# Butir Tugas A:
Salin kembali bagian artikel tentang APBD Pati dari "ID Realita– APBD" sampai "ketidakpastian di lapangan.", tetapi ganti nama "Sukardi" menjadi "Sutrisno".
# Butir Tugas B:
Tentukan apakah tiap pernyataan berikut sesuai dengan artikel tentang APBD Pati, lalu jawab ya atau tidak beserta kutipan persis kata-kata artikel yang menentukannya: (i) APBD Pati tahun 2025 ditetapkan pada bulan Desember 2024; (ii) Sudewo resmi menjabat Bupati pada Januari 2025; (iii) anggaran infrastruktur jalan naik dari Rp40 miliar menjadi Rp330 miliar.
# Butir Tugas C:
Lanjutkan artikel tentang APBD Pati, dimulai tepat setelah kalimat terakhirnya.

# Kutipan Sumber:
================

ID Realita– APBD Pati untuk tahun 2025, ditetapkan oleh PJ Bupati Pati bersama DPRD pada bulan Desember 2024. Sementara sebulan sebelum penetapan anggaran, pada November 2024, Sudewo telah memenangkan Pilkada Bupati  berdasarkan perhitungan KPUD Pati.

‎Meski belum sah dilantik, Sudewo sudah mengintervensi pemerintahan dengan meminta Kepala BPKAD saat itu, Sukardi, agar sebagian anggaran tidak dicairkan sampai ia resmi menjabat. Hal ini terungkap dalam sidang Pansus Hak Angket Pemakzulan Bupati Pati Sudewo di DPRD yang menghadirkan mantan Kepala BPKAD, Sukardi.

‎Perintah tersebut membuat sejumlah proyek terhenti, membingungkan pejabat, dan menimbulkan ketidakpastian di lapangan.

‎Dari awal, mental preman Sudewo untuk membegal anggaran sudah terlihat. Dengan arogan mengabaikan ketetapan yang telah disepakati bersama. Tidak menghormati proses demokratis yang telah dilewati dari Musrenbangdes hingga Musrenbang kabupaten.

‎Setelah resmi menjabat Bupati pada Februari 2025, Sudewo langsung melakukan realokasi anggaran besar-besaran, mengumpulkan semua pos yang bisa ditunda dengan dalih efisiensi.

‎Babak berikutnya lebih dramatis. Baru ketahuan kemana anggaran masing-masing OPD dialihkan Sudewo. Maret 2025, terbit Perbup No. 5/2025 sebagai penjabaran APBD. Lalu Juli 2025, dalam Perubahan APBD, muncul anggaran infrastruktur jalan melonjak gila-gilaan, dari Rp40 miliar menjadi Rp330 miliar. Kenaikan hampir tujuh kali lipat ini diambil dari pemangkasan 80 persen anggaran OPD lain. Artinya, sekolah, puskesmas, dan pelayanan sosial—semua dipotong demi betonisasi jalan ala Sudewo.

================

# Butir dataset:

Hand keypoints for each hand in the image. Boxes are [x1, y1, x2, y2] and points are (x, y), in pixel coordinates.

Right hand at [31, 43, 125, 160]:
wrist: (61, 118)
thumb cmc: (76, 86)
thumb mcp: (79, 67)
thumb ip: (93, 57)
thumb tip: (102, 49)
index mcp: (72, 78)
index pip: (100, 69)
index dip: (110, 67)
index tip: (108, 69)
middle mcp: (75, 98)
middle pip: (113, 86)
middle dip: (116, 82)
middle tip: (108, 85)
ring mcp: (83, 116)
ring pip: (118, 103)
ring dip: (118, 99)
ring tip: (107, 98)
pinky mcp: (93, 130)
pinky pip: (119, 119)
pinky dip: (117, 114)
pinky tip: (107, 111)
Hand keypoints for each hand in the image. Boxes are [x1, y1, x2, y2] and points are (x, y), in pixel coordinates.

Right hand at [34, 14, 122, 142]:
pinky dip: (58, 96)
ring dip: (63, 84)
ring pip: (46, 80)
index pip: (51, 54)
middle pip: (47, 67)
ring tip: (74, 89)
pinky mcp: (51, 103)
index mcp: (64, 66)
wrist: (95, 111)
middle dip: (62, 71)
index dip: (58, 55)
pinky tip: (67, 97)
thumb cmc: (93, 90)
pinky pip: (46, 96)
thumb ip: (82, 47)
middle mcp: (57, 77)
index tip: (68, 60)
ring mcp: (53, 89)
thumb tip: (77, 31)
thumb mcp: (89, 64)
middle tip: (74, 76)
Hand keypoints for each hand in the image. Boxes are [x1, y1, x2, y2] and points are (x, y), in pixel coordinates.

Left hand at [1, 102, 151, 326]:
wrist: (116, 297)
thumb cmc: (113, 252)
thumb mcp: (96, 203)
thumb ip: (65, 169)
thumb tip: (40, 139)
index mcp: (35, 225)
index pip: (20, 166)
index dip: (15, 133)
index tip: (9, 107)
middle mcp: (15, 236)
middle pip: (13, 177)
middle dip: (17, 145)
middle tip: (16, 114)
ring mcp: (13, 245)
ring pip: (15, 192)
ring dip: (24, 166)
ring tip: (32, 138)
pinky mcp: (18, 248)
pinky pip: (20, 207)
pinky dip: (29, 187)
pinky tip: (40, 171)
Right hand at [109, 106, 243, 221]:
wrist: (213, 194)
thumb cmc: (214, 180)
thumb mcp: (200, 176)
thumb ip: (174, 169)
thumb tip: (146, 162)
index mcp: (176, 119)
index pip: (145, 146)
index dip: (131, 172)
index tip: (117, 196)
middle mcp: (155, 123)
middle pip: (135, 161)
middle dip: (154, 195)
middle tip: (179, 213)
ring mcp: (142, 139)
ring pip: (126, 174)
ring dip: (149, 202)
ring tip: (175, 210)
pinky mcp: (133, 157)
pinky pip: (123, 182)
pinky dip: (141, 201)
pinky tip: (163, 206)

================

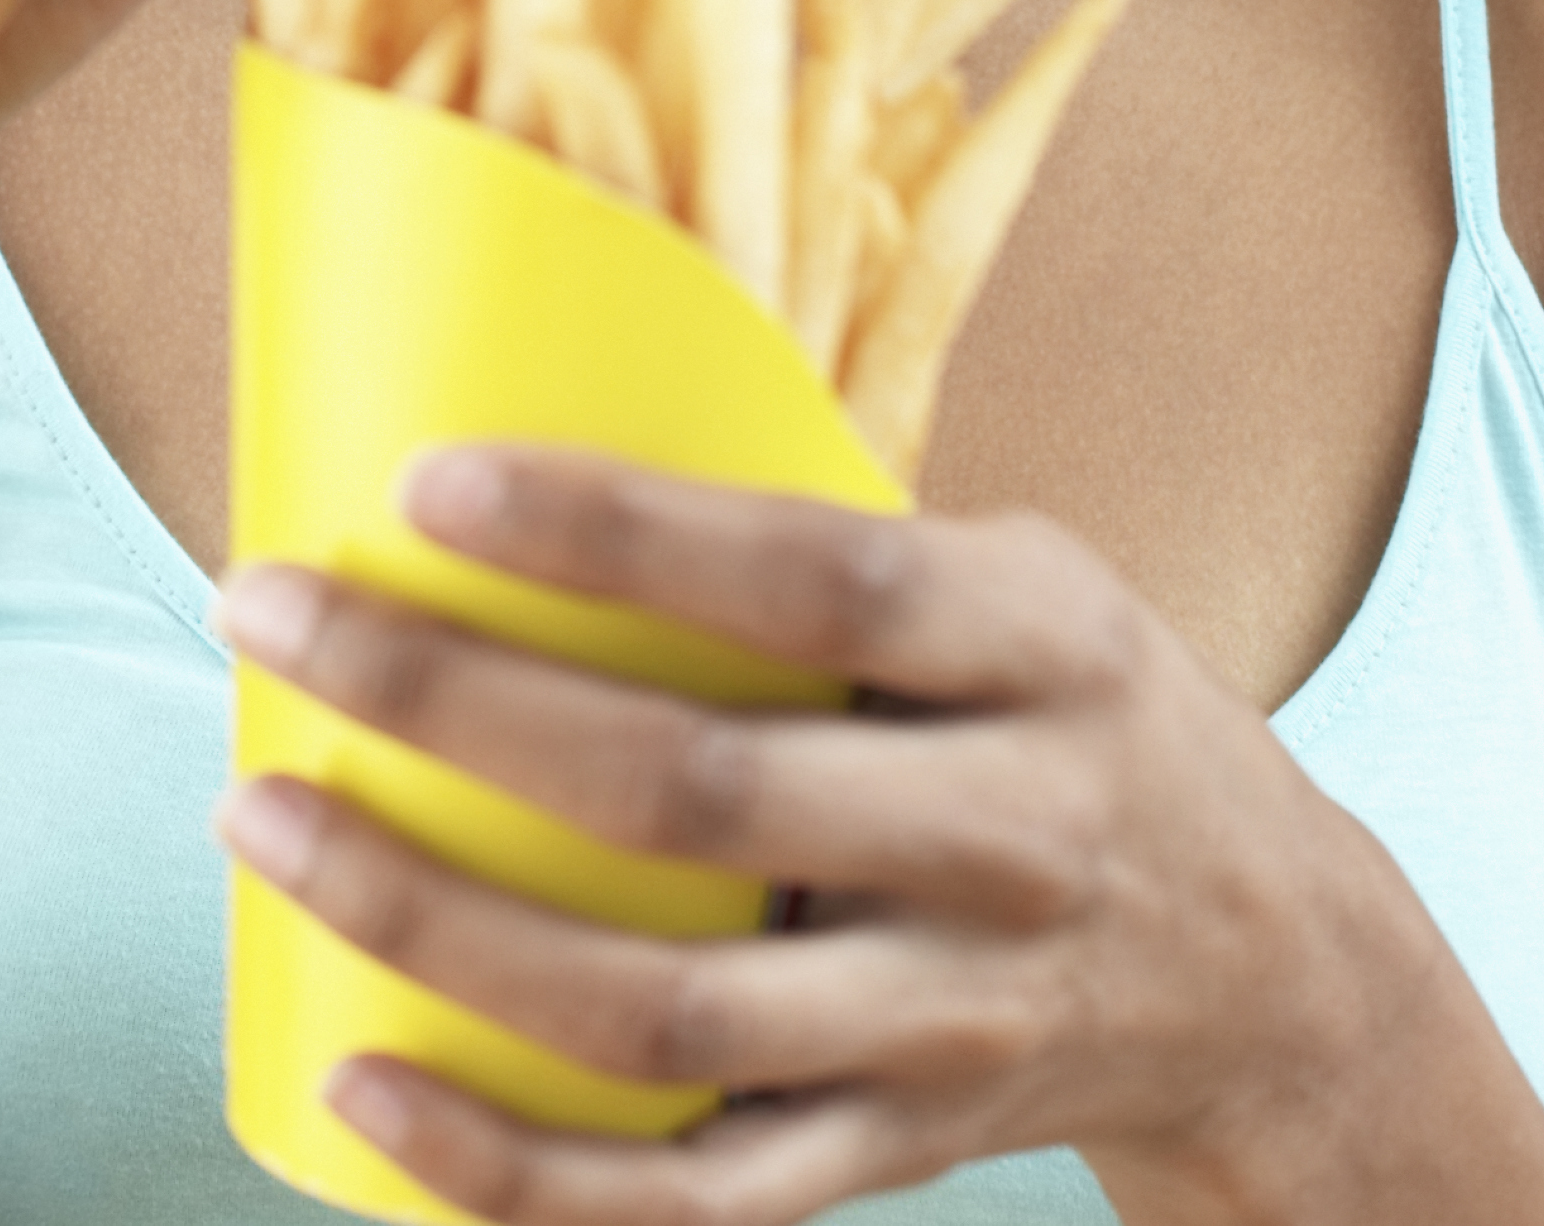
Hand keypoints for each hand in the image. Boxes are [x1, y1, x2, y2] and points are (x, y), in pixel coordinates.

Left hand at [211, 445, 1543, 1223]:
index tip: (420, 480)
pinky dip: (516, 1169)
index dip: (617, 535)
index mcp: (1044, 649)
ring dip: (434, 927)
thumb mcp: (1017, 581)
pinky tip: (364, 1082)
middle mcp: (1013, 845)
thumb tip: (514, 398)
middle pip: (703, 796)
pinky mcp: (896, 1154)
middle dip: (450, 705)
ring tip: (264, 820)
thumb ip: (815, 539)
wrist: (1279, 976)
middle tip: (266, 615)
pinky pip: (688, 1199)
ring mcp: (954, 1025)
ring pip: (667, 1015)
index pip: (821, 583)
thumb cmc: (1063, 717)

================

# Kotak Jawaban A:
ID Realita– APBD Pati untuk tahun 2025, ditetapkan oleh PJ Bupati Pati bersama DPRD pada bulan Desember 2024. Sementara sebulan sebelum penetapan anggaran, pada November 2024, Sudewo telah memenangkan Pilkada Bupati  berdasarkan perhitungan KPUD Pati.

‎Meski belum sah dilantik, Sudewo sudah mengintervensi pemerintahan dengan meminta Kepala BPKAD saat itu, Sutrisno, agar sebagian anggaran tidak dicairkan sampai ia resmi menjabat. Hal ini terungkap dalam sidang Pansus Hak Angket Pemakzulan Bupati Pati Sudewo di DPRD yang menghadirkan mantan Kepala BPKAD, Sutrisno.

‎Perintah tersebut membuat sejumlah proyek terhenti, membingungkan pejabat, dan menimbulkan ketidakpastian di lapangan.

# Kotak Jawaban B:
(i) Ya: "ditetapkan oleh PJ Bupati Pati bersama DPRD pada bulan Desember 2024"
(ii) Tidak: "Setelah resmi menjabat Bupati pada Februari 2025"
(iii) Ya: "dari Rp40 miliar menjadi Rp330 miliar"

# Kotak Jawaban C:
‎Hampir semua OPD menjerit dalam hati karena tidak berani berkata apa-apa. Dengan sisa anggaran hanya 20%, kegiatan OPD hampir lumpuh, sementara anggaran terpusat di Dinas PU untuk infrastruktur jalan.

‎Korban pertama pembegalan anggaran oleh preman arogan Sudewo adalah sektor kesehatan. RSUD Soewondo terpaksa melakukan PHK 220 karyawannya tanpa pesangon karena tidak ada biaya.

‎Kenapa Sudewo mengalihkan anggaran besar untuk perbaikan jalan?
‎Semua orang tahu, infrastruktur adalah sektor paling empuk untuk dikorupsi. Anggaran ratusan miliar untuk jalan beton jelas lebih mudah “disunat” dibanding sektor kesehatan atau pendidikan. Sudewo bahkan sudah punya rekam jejak buruk menerima komisi dari pembangunan jalan kereta api (DJKA). Setelah ketahuan, uang komisi tersebut buru-buru dikembalikan ke KPK, tapi itu tidak menghilangkan mental korupnya. KPK pun sudah berstatemen bahwa unsur pidana tetap ada meski uang dikembalikan.

‎Dari sini jelas terlihat, Sudewo bukanlah seorang pemimpin, melainkan preman arogan pembegal anggaran. Aktor drama murahan. Ia gagal menjaga amanah rakyat, gagal memegang integritas, dan menjadikan APBD sebagai ladang basah.

‎Anggaran APBD yang sudah dialokasikan setiap sektor, melalui proses panjang, dibegal di tengah jalan dengan gaya preman arogan.

‎Bupati seperti ini tidak lagi butuh dikritik—tapi layak dimakzulkan.

Sumber: NEW KAAP “KOMUNITAS ANAK PATI”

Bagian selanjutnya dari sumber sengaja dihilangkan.